Say, what if you wanted to be a girl? Nah, no one would want to do that. Silly idea. Sorry I even mentioned it.

***

Santa Claus Machines (technically known as molecular assemblers) will be able to make just about anything.

Even though they aren't, most of us will believe they are literal magic. I will, even though I know exactly how and why they work.

Here's to us,
T

You see the vision.

Thanks for your comment.

All of us that can manage to hang on for another decade or so will have an unlimited lifespan. It might take a few decades more, but we'll be able to take any form we wish -- any form that's biologically viable, anyhow. And maybe some that aren't.

Molecular assemblers will be really difficult to design and build, but there are steps in between that can give us much the same effect. The first Santa Clause Machines will probably be a combination of 3D printers, numerical control machines, and some method of making whatever chemicals we might need.

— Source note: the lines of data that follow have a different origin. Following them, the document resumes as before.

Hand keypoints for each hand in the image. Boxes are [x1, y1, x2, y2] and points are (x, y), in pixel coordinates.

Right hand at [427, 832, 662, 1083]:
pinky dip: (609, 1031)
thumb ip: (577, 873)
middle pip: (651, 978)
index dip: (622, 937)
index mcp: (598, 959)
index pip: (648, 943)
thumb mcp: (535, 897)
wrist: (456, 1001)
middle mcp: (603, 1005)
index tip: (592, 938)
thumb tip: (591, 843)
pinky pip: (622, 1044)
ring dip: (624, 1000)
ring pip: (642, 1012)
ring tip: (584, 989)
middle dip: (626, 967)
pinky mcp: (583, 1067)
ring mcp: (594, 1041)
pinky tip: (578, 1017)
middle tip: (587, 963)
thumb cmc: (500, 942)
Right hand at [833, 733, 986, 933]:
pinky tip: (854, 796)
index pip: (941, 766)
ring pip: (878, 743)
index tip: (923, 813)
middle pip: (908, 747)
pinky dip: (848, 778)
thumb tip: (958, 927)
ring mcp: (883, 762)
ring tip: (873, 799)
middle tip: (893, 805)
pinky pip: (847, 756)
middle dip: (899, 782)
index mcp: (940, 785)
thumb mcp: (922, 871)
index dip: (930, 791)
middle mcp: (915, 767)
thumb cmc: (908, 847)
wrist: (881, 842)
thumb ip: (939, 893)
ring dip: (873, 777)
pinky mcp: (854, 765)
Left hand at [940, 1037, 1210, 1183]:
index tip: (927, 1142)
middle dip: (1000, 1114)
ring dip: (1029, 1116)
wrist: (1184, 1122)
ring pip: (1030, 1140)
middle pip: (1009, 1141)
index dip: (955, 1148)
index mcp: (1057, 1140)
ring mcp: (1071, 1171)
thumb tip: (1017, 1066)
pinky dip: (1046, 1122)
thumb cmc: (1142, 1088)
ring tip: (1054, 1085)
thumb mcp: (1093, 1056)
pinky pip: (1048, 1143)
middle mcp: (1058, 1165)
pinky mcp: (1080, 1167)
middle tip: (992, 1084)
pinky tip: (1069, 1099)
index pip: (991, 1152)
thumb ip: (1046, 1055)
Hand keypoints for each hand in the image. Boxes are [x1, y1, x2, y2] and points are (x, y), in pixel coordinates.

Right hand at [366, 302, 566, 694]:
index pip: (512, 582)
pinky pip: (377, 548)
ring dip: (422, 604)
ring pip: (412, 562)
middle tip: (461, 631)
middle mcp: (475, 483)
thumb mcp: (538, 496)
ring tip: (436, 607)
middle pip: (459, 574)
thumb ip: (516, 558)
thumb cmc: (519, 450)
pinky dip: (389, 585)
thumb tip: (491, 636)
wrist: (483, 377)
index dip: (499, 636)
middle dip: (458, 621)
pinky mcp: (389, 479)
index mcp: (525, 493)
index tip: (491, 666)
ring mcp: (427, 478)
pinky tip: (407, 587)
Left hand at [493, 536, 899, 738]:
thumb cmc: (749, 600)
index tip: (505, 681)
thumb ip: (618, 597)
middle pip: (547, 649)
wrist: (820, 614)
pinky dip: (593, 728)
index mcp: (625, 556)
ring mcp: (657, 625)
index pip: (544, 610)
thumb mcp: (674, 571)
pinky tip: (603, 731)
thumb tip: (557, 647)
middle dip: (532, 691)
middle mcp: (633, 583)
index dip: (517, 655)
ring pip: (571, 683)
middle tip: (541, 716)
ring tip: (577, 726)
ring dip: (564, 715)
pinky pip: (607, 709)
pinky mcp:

Many worry about overpopulation, but that problem will also be solved. Digging down into the crust and creating habitats that are even more pleasant than the best mansions will turn our 2D surface into a 3D system. Space travel will allow us to escape the Earth.

The birth rate has been dropping steadily for several reasons. With extended lives and the lack of that pressing feeling that the biological clock is ticking will cause even more people to put off having kids until they are ready.

But read on. More to come...

Second Life indeed

WHERE IS THE NEAREST AUTODOC ? Sign me up!